Though I started seeing a counselor or therapist in 2010 I feel like I’m just starting to get my act together. I have read so many self-help books and learned about so many techniques it could make your head swim. Really, I love them and I am making small changes to improve my life. And while it makes me feel better to understand what I am going through I feel like I haven’t made the big changes I need to make. Yet.

Intellectually I understand what I am going through, how I process information, and how my old beliefs continue to guide my decisions and behavior. What I don’t understand, or what I can’t seem to change, is how I can replace my old habits and beliefs with more helpful ones. Or at least how to stop doing the same old things.

In many ways I feel confident and have a high self-esteem, but I suffer from low self esteem and confidence in many situations. As a people pleaser I get my esteem from others and am only confident when I am successful at maintaining a low conflict environment. Because this is impossible, I feel like I have failed most of the time. So with my family and friends, in my social life, I struggle with self-esteem. But when I’m all alone in my head I feel confident and secure. So weird.

So that juxtaposition sets up a conflict between my intellectual and physical selves where I can’t behave in the ways that I want to. And aren’t we ‘set up’ to do this? To understand that we need to change but then to be unable to do so? Is this a tenant of self-help that guarantees repeat customers? Is this why you can read the same stuff in so many different places? Is it all a scam?

Of course I don’t think it’s a scam, but I think helping people execute the tenets of personal growth is the challenge we need to meet. More often we read about WHAT to do and not so much the HOW. And the HOW requires ACTION.

For myself, I have spent seven years thinking about stuff more than acting on it. I have changed a lot of behaviors including working out more, journaling, and being mindful but It takes a lot more effort (and a lot of time) to replace the old beliefs.

Therein lies the real challenge. To truly change I, we, need to replace the old outdated beliefs with new ones. That means we need to reinforce the new beliefs by thinking, acting, and REPEATING such that we build a database of enough information to challenge the pile of data supporting the old belief. Think about it, even though we may have been wrong we have been collecting data through life experience that supposedly supports old ideas about how the world should work. Whether the evidence really supported them or not, we chose to find support and thus reinforced a belief and made it stronger. That’s a huge pile of undoing right there.

And it’s unfair to lie to ourselves and decide that an old habit was beneficial when it really wasn’t. Sure, we may not have understood so at the time, but it’s hard to undo! Just because I now understand that trying to make people feel good is not the reason people like me, I spent nearly 40 years telling myself that was true and piecing together cause and effect in all aspects of my life. Now that I challenge that and say, I don’t have to behave in such a way that I think it will please people, I’m sort of naked and vulnerable and ignorant about how to behave.
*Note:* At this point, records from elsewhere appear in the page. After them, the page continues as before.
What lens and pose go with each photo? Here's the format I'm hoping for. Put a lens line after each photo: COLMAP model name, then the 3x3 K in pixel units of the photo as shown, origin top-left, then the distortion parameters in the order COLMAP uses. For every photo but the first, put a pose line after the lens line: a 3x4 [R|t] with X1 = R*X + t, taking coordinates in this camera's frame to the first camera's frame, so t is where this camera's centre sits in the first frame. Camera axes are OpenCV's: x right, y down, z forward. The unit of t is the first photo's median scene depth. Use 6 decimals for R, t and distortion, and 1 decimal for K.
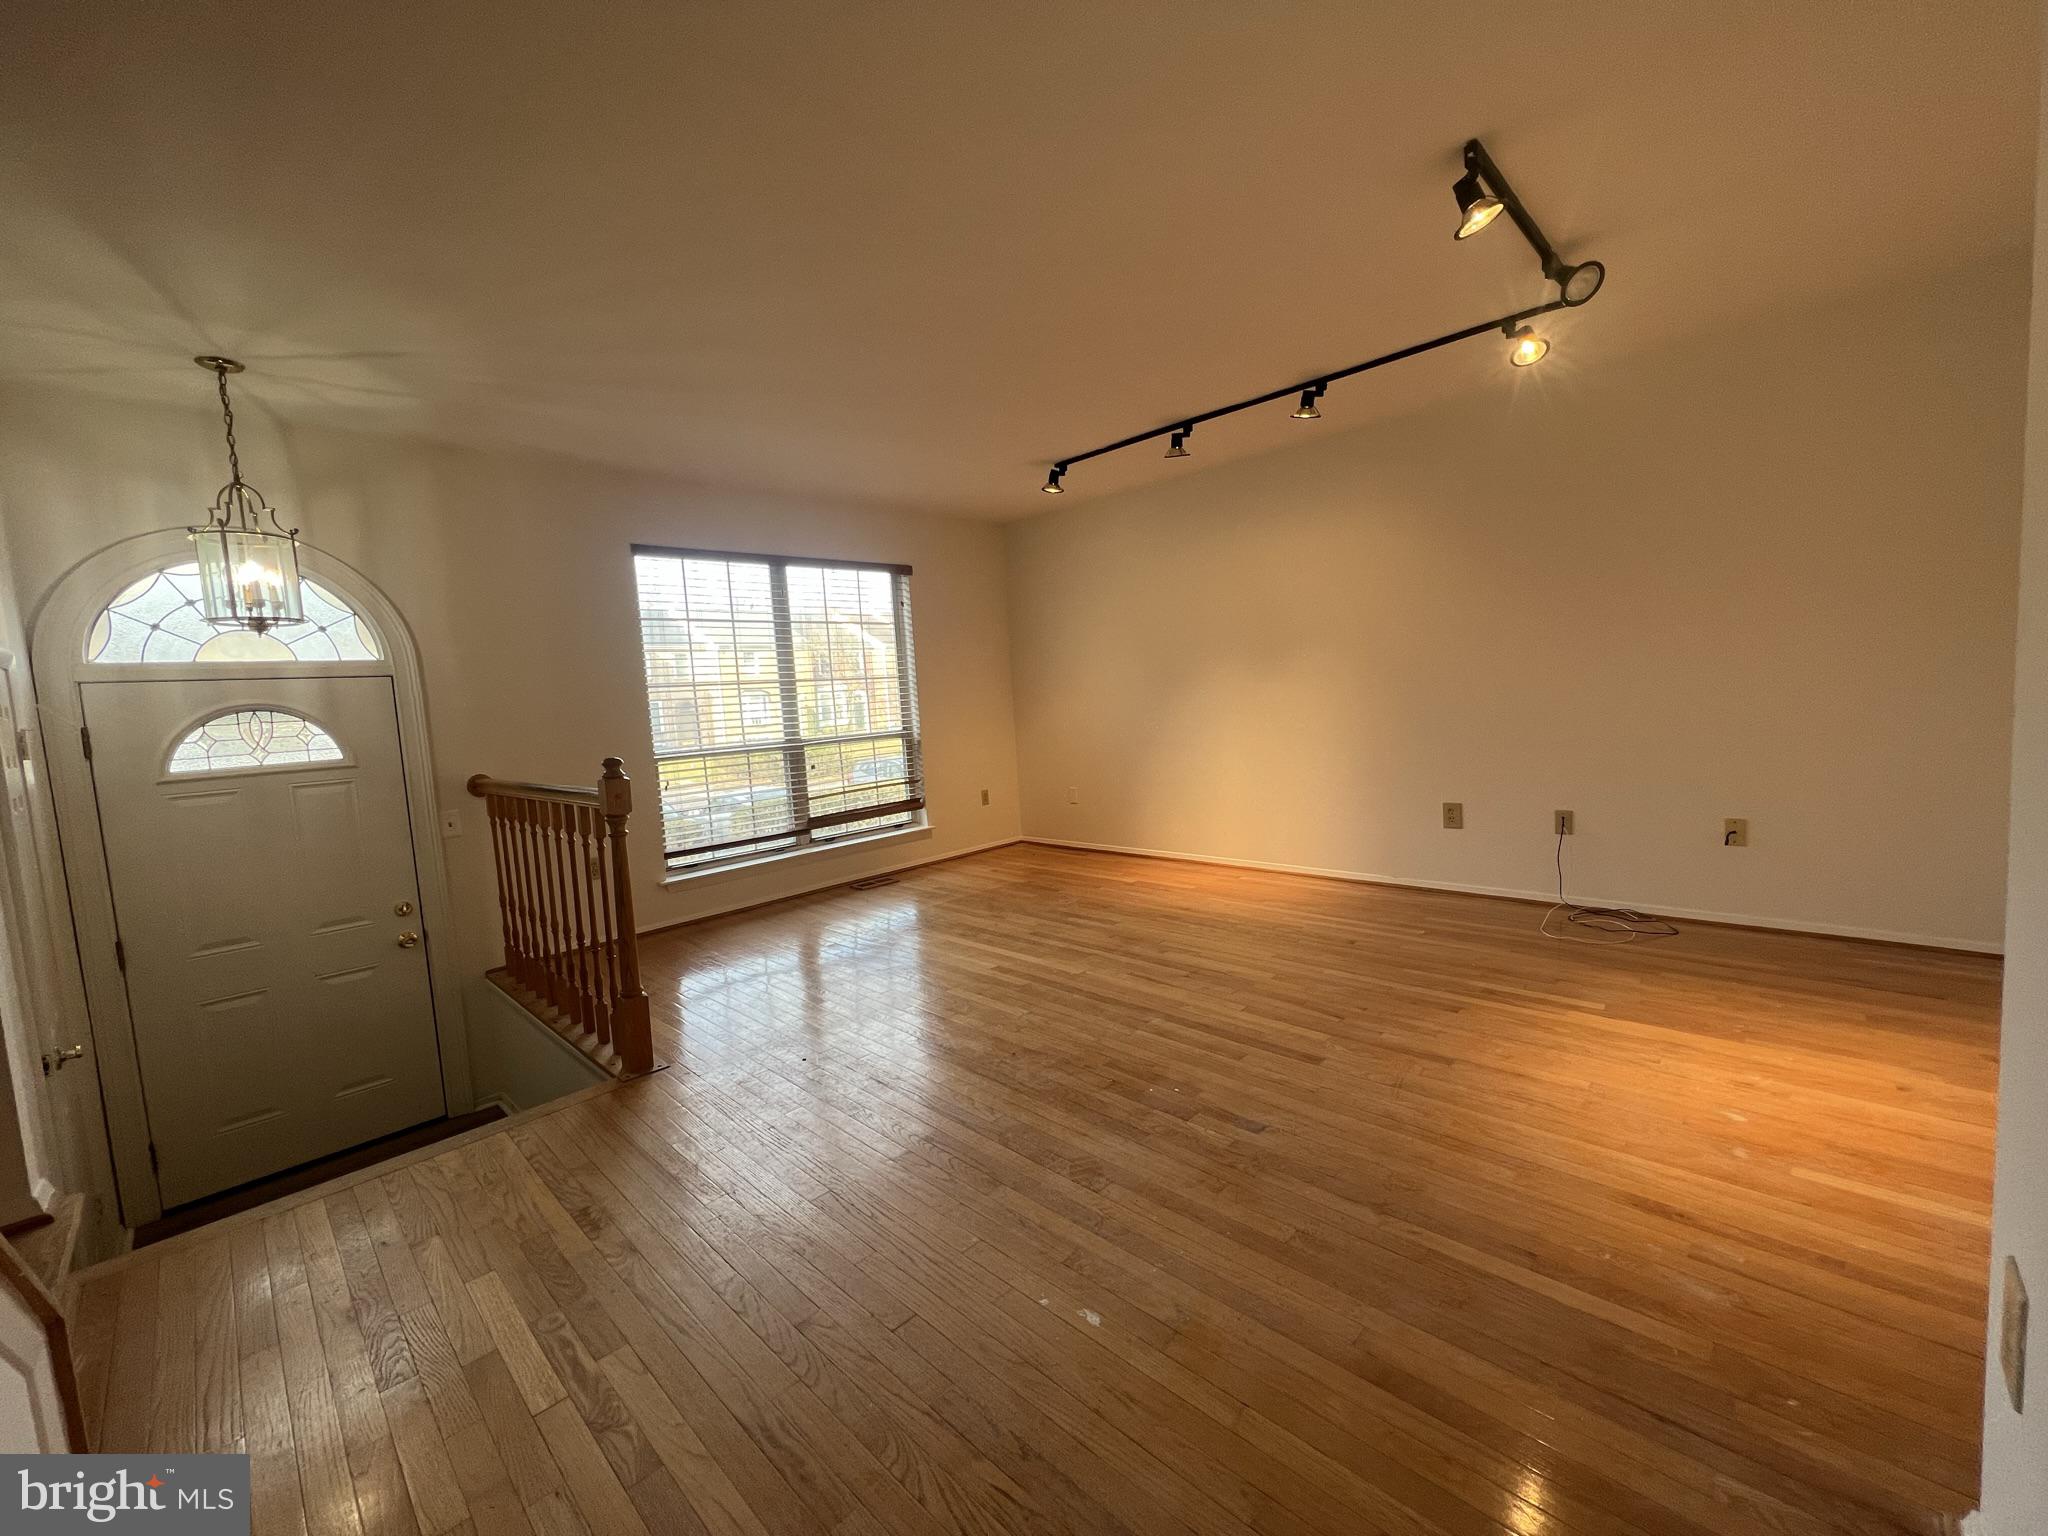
lens RADIAL K [[817.7, 0, 1022.2], [0, 817.7, 761.4], [0, 0, 1]] dist [-0.001660, 0.000397]
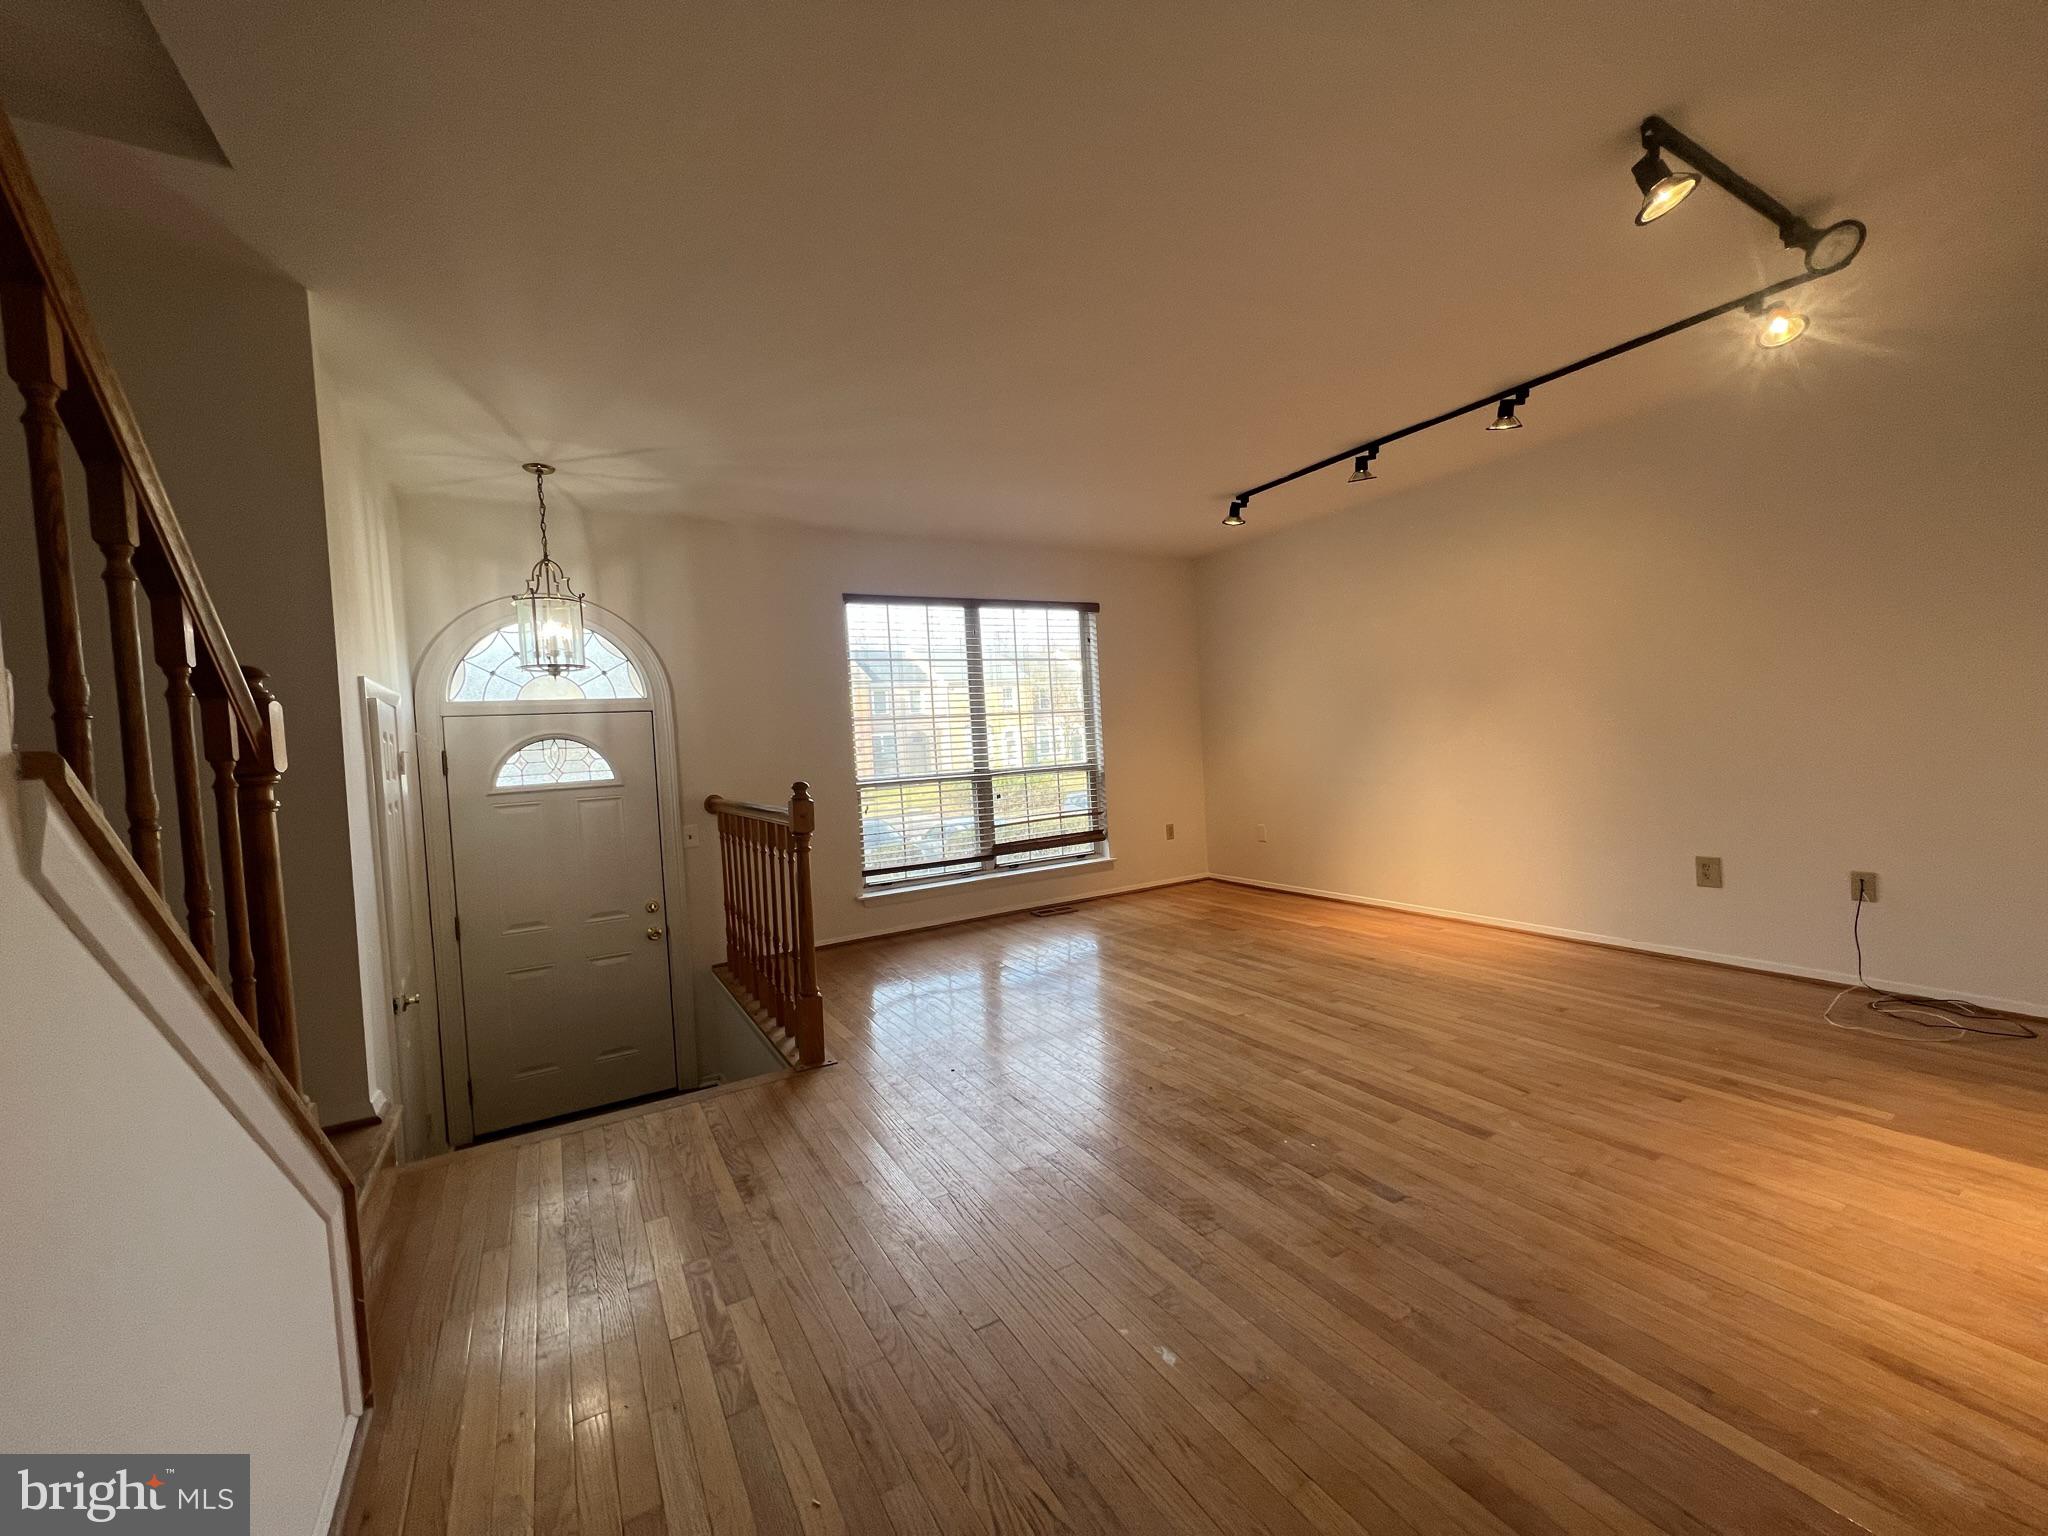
lens RADIAL K [[817.7, 0, 1022.2], [0, 817.7, 761.4], [0, 0, 1]] dist [-0.001660, 0.000397]
pose [[0.964678, 0.013822, -0.263069, 0.086820], [-0.024797, 0.998953, -0.038446, 0.002696], [0.262262, 0.043612, 0.964011, -0.015153]]
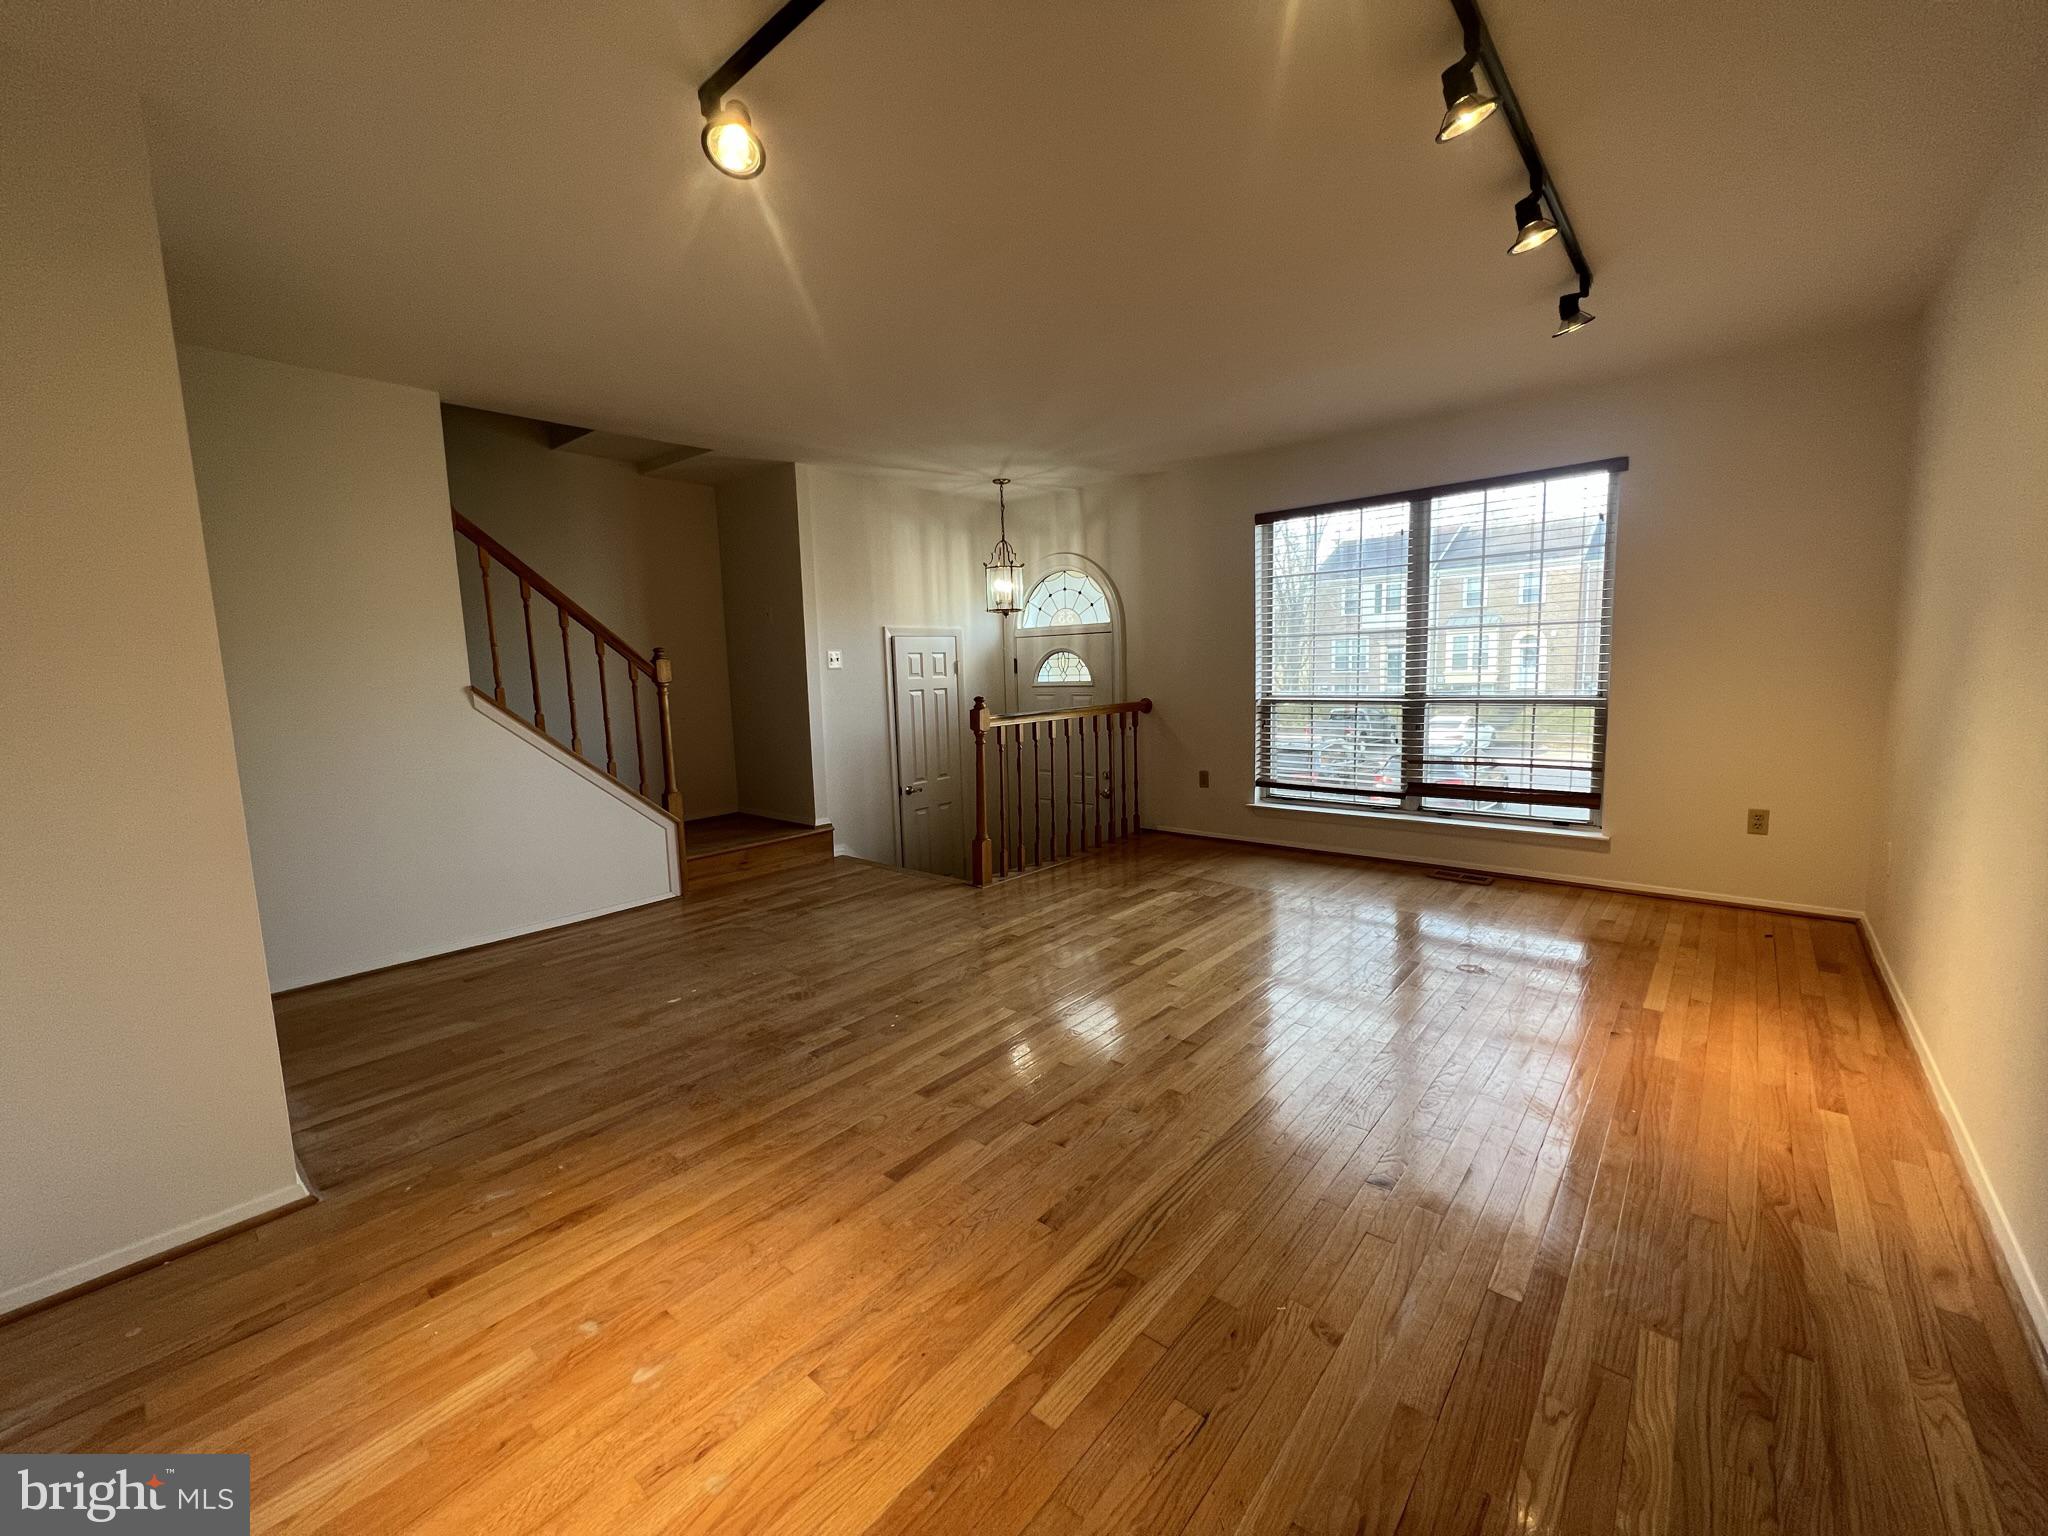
lens RADIAL K [[817.7, 0, 1022.2], [0, 817.7, 761.4], [0, 0, 1]] dist [-0.001660, 0.000397]
pose [[0.062062, 0.176029, -0.982427, 1.048837], [-0.056544, 0.983363, 0.172625, -0.150563], [0.996469, 0.044837, 0.070982, 0.882385]]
So, yeah, it isn’t about trying to create enough evidence to challenge the piles of data generated from our lives, it is about getting to the source. And what is that, exactly? Can we instead discover the ‘real’ issue, deal with it, and have everything else fall into place? We surely are told that, and I believe it, but don’t exactly know what it looks like.

From what I can tell it boils down to mindfulness. Perhaps in maintaining a state of beginners mind we ignore the old beliefs and create room to build new ones. But the added challenge is that our old beliefs continually try to reinsert themselves into the game. They are a strong force with a high degree of self-preservation. For some reason. The beliefs don’t know they’re alive – how can they desire to live on?

For myself, I feel like I have automatic thoughts and behaviors related to my old beliefs that immediately insert themselves and thus perpetuate. I don’t always have time to be aware of what’s happening before it’s too late. In this manner the old beliefs perpetuate.

So, yeah, mindful efforts to be aware of those exchanges could possibly be the most likely mechanism of change. In meditation you learn to be aware of thoughts and to let them go. I think that’s exactly what needs to happen here. I need to be aware that I will have automatic thoughts constantly throughout the day that will perpetuate my old habits, beliefs, and feelings. In order to change the way I feel or act I need to intercept these thoughts and do something with them. Maybe let them go, maybe rethink them, maybe challenge them. But if I don’t catch them the autopilot mode will continue.

Is it that easy? Well, given how hard it is to maintain awareness of my thoughts it’s truly hard, but is will that simple effort and technique be effective?